When the puck stops for Golden Knights games, so will RTC buses
August 7, 2017 - 1:40 pm
Now that the jerseys have been revealed and the expansion draft is complete, it has become the $64,000 question on the $10,000 pyramid, or whatever it will cost to park at Golden Knights games at T-Mobile Arena:
Will there be easy access to parking?
I was directed to a VGK Frequently Asked Questions section on the Internet. That was the fourth one posed. Google was clicking like a Zamboni on all cylinders.
The arena developers, MGM and AEG, have done a comprehensive traffic study and have made major improvements to the access and egress surrounding the arena. Detailed traffic and parking plans at T-Mobile Arena can be found by clicking here.
I clicked there.
PAGE NOT FOUND.
Well, there’s always public transportation.
Last week the Golden Knights put out information about the parking garages, and there were more options than in the Oklahoma wishbone when Barry Switzer was coach. Most seemed contingent on arranging for parking in advance. If you do that, you will receive a discount.

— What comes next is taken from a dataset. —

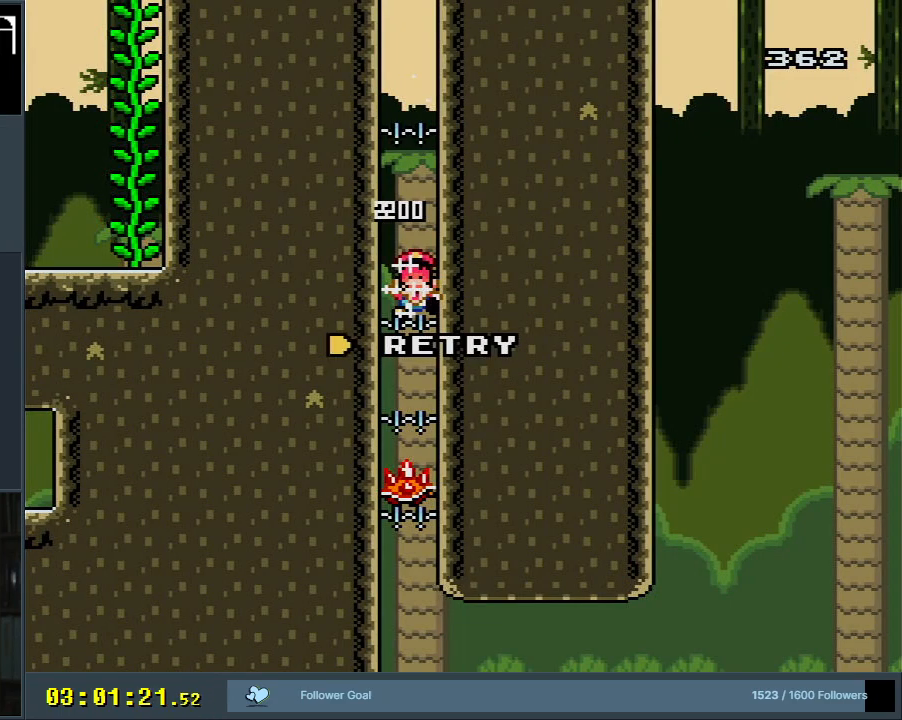
{"buttons": [], "events": []}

If not, better pitch to Billy Sims.
Year of the RTC?
Pre-paid parking does not address the problem that will arise when somebody who doesn’t prepay gets to the gate without $20, or his debit card is declined. In that case, the gate will not go up, although the blood pressure of those stuck in the queue behind almost certainly will.
So, yeah, there’s always public transportation, said longtime Clark County Commissioner Larry Brown.
“We’re going to create some dedicated hockey buses,” the former pitcher for the original Las Vegas Stars and ex-Harvard quarterback said after speaking to his man at the Regional Transportation Commission.
There will be a minimum of three hockey express RTC buses that will get fans to T-Mobile a lot faster than a Zamboni clicking on all cylinders. The routes will originate in downtown Summerlin, Green Valley Ranch in Henderson and Centennial Hills, so most parts of the valley are covered.
The hockey express buses will cost a reasonable $5, and you’ll be dropped off in the crease, or close enough to get whacked across the ankles by Billy Smith, were he still tending goal.
These hockey express buses could be a lot of fun, in the way that taking the “L” to Wrigley Field for a Cubs game is a lot of fun. You can imagine everybody on the bus wearing their Golden Knights jerseys, and those on board getting boisterous, and those on board issuing casual warnings to those punks from Syracuse, or whomever the Golden Knights are playing.
There’s only one caveat. People out West, unlike people back East, are not accustomed to riding “L” trains and buses to ballgames and other sporting events.
Limited hitching posts
“The culture in Las Vegas and the Southwest is you ride your horse and hitch it to a post,” Larry Brown said.
Hitching posts are in short supply at T-Mobile, as are sprawling, well-lit public parking lots.
So can the culture be changed?
“We want to create an experience where people are comfortable (riding the bus) … where they’re not dodging cigarette butts and stepping over puke,” Brown said, thereby reducing Jim Schoenfeld’s famous quote that Don Koharski have another doughnut to an insignificant pile of ice shavings.
Brown said the Golden Knights have been proactive in reaching out to the RTC and other entities to alleviate parking concerns. Should problems arise, they might only be temporary. Hockey fans, and Imagine Dragons fans, will figure out a system, Brown said.
Maybe they’ll arrive early and stay late, blowing off pre- and postgame steam at the many watering holes flanking the arena. Maybe they’ll find some secret back way into the building, or close to it, and not tell friends. Maybe they’ll take Uber and Lyft and discuss the neutral zone trap and utilitarianism with the millennial driver, and what has been happening on “Game of Thrones.”
But Larry Brown wants to remind Golden Knights fans that when the puck stops at T-Mobile Arena, so will RTC buses, and it’ll cost way less than a large beer. And that while New York Rangers supporters are probably used to it, those who ride won’t have to dodge cigarette butts and step over puke.